START Listed entries

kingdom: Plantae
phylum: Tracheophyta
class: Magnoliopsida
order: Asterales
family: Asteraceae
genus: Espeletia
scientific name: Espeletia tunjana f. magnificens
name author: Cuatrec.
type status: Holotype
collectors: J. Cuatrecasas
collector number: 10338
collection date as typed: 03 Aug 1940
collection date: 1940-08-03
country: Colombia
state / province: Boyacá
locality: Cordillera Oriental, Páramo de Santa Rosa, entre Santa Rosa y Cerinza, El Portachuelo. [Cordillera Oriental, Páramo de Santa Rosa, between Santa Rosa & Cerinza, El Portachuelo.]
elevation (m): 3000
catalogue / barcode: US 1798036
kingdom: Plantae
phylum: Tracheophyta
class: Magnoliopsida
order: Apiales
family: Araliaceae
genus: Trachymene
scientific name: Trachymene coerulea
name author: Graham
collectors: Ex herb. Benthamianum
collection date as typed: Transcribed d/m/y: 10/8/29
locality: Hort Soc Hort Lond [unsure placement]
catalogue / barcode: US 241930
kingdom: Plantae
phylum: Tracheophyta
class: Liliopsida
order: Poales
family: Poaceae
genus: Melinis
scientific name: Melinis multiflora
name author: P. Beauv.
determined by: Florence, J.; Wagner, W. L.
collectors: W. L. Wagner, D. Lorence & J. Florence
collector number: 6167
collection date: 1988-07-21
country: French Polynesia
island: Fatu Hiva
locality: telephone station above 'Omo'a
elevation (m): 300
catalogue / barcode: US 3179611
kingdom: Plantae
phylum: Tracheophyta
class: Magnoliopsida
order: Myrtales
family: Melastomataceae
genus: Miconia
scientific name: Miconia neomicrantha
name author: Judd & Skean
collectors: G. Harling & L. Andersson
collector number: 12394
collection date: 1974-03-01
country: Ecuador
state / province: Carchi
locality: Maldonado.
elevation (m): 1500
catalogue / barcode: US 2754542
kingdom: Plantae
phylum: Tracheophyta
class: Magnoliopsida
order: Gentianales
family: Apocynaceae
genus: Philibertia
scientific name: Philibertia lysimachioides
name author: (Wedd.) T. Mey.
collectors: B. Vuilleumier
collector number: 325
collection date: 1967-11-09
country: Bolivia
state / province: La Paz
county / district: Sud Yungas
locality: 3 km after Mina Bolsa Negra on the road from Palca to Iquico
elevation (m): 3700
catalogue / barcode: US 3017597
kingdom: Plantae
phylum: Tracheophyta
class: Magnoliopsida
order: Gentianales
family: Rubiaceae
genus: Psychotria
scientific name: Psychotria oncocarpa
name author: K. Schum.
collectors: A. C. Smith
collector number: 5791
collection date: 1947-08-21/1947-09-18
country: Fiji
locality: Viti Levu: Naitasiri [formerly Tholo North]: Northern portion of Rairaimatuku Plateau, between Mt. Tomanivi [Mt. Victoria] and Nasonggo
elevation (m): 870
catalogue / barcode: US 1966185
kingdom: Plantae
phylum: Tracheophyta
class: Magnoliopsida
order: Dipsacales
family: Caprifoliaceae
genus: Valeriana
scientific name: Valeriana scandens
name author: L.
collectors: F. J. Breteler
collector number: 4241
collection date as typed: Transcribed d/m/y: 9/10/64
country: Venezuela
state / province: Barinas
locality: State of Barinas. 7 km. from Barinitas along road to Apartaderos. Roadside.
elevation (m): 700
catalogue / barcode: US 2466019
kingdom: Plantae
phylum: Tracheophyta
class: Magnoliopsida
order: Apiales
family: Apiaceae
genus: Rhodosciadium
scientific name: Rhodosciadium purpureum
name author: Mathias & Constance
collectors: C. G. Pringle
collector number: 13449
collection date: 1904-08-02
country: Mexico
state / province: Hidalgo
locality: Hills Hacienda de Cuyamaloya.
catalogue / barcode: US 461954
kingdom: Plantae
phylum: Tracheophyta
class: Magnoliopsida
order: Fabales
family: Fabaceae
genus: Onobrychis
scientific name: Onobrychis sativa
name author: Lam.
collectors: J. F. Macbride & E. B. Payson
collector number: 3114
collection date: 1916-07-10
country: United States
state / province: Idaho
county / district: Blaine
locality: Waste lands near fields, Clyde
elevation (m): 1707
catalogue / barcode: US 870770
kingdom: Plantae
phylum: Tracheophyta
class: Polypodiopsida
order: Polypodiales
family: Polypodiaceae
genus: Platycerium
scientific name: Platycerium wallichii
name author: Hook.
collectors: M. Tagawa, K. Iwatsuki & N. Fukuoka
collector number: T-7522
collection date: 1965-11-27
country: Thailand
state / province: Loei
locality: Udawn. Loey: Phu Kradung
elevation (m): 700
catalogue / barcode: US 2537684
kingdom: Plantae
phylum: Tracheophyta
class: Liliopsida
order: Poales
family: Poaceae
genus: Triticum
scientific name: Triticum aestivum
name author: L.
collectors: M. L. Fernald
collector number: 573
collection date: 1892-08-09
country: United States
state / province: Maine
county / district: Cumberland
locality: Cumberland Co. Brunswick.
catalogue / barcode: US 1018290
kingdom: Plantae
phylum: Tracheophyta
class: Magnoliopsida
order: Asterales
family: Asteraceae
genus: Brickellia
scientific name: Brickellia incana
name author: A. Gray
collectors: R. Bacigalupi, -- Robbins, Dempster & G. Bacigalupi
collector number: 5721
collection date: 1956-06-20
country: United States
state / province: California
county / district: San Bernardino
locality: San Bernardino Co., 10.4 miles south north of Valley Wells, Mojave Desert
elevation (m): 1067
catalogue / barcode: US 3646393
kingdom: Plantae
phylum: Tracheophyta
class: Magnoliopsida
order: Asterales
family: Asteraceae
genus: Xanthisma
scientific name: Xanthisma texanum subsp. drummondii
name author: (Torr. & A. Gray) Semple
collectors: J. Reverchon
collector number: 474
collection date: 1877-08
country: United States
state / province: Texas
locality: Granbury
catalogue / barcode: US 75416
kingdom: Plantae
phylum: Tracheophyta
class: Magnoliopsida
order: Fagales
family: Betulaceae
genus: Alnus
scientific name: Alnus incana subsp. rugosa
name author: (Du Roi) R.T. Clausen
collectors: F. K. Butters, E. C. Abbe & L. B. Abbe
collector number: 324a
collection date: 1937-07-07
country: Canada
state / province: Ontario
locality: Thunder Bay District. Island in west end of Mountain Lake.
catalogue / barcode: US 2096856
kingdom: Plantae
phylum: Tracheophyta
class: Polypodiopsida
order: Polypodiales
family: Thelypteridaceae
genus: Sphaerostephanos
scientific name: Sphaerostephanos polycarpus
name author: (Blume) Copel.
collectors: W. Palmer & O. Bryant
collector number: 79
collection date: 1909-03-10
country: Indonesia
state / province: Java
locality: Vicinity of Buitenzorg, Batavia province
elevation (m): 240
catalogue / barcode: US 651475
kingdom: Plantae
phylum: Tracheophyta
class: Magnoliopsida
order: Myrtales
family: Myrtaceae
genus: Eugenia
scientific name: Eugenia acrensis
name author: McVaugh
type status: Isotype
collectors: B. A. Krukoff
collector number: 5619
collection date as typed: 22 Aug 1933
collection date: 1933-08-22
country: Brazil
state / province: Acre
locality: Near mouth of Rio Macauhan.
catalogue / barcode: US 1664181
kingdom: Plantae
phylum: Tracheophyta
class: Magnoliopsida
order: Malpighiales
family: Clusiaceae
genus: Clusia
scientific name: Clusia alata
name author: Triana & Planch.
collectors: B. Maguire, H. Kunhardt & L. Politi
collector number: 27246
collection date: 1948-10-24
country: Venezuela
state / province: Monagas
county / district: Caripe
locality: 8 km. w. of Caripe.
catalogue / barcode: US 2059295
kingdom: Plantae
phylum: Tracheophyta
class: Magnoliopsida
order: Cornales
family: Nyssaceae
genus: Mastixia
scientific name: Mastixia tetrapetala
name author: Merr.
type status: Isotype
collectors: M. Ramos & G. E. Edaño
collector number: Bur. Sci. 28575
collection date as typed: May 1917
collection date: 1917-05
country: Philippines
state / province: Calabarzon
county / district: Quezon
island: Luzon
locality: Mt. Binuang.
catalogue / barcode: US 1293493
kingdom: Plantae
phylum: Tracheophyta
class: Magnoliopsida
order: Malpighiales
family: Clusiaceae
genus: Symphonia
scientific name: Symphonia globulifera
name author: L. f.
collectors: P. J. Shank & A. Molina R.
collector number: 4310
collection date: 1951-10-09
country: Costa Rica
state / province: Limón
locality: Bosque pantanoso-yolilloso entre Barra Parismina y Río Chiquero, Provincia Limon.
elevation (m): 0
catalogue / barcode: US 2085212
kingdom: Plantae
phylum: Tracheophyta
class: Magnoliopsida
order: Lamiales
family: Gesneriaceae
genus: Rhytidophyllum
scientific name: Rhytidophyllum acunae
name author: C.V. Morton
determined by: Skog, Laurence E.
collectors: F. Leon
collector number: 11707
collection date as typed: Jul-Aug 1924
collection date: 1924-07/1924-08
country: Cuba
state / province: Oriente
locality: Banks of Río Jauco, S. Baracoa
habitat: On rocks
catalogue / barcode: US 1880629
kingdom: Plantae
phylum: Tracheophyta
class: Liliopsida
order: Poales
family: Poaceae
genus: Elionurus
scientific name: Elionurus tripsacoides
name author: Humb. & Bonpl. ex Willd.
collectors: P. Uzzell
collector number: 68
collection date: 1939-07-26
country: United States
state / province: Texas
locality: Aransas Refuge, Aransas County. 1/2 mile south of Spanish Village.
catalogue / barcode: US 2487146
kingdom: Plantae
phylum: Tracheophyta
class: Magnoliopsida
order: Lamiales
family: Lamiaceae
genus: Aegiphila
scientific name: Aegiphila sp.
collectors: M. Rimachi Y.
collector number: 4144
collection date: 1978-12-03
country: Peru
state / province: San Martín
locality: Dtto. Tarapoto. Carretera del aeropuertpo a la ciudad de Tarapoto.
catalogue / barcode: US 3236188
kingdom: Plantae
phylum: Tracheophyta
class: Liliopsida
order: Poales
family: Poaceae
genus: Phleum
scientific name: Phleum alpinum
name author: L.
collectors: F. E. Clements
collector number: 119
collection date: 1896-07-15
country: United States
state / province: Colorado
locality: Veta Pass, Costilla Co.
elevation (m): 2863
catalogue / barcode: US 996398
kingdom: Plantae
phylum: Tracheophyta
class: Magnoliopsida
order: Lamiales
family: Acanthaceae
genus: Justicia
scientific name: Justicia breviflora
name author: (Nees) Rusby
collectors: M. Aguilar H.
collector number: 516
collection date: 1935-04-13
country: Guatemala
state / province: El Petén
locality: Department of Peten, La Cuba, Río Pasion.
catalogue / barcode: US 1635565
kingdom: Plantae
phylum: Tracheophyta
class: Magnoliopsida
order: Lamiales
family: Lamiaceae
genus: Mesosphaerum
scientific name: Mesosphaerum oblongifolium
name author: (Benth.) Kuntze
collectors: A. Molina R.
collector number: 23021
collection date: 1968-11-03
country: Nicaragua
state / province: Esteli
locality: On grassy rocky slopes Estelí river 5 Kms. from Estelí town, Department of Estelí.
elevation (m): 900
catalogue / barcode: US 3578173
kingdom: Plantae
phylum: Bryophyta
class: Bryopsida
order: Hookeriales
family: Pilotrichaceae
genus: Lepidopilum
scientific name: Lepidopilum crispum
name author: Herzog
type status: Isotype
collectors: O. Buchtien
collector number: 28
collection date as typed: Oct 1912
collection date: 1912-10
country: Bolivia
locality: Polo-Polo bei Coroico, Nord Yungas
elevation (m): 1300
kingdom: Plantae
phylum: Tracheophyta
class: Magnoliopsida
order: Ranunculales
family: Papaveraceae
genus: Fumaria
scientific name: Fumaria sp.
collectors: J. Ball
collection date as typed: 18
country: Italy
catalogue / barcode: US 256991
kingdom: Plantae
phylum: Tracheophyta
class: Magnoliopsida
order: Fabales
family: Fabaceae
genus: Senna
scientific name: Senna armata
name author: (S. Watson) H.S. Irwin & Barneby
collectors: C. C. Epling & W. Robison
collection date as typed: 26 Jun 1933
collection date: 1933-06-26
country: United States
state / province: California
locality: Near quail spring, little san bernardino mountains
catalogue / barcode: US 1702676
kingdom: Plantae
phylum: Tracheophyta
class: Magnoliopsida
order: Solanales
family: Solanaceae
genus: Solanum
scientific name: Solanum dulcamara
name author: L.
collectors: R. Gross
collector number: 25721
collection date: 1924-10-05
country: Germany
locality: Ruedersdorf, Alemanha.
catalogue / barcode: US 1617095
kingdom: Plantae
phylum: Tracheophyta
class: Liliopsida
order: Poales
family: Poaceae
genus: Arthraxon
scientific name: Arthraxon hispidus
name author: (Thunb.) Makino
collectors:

END Listed entries

[Objective] Write out everything from the first line of the entries down to and including the line containing "scientific name: Miconia neomicrantha" as a numbered list, dropping any blank lines.

[The response]
1. kingdom: Plantae
2. phylum: Tracheophyta
3. class: Magnoliopsida
4. order: Asterales
5. family: Asteraceae
6. genus: Espeletia
7. scientific name: Espeletia tunjana f. magnificens
8. name author: Cuatrec.
9. type status: Holotype
10. collectors: J. Cuatrecasas
11. collector number: 10338
12. collection date as typed: 03 Aug 1940
13. collection date: 1940-08-03
14. country: Colombia
15. state / province: Boyacá
16. locality: Cordillera Oriental, Páramo de Santa Rosa, entre Santa Rosa y Cerinza, El Portachuelo. [Cordillera Oriental, Páramo de Santa Rosa, between Santa Rosa & Cerinza, El Portachuelo.]
17. elevation (m): 3000
18. catalogue / barcode: US 1798036
19. kingdom: Plantae
20. phylum: Tracheophyta
21. class: Magnoliopsida
22. order: Apiales
23. family: Araliaceae
24. genus: Trachymene
25. scientific name: Trachymene coerulea
26. name author: Graham
27. collectors: Ex herb. Benthamianum
28. collection date as typed: Transcribed d/m/y: 10/8/29
29. locality: Hort Soc Hort Lond [unsure placement]
30. catalogue / barcode: US 241930
31. kingdom: Plantae
32. phylum: Tracheophyta
33. class: Liliopsida
34. order: Poales
35. family: Poaceae
36. genus: Melinis
37. scientific name: Melinis multiflora
38. name author: P. Beauv.
39. determined by: Florence, J.; Wagner, W. L.
40. collectors: W. L. Wagner, D. Lorence & J. Florence
41. collector number: 6167
42. collection date: 1988-07-21
43. country: French Polynesia
44. island: Fatu Hiva
45. locality: telephone station above 'Omo'a
46. elevation (m): 300
47. catalogue / barcode: US 3179611
48. kingdom: Plantae
49. phylum: Tracheophyta
50. class: Magnoliopsida
51. order: Myrtales
52. family: Melastomataceae
53. genus: Miconia
54. scientific name: Miconia neomicrantha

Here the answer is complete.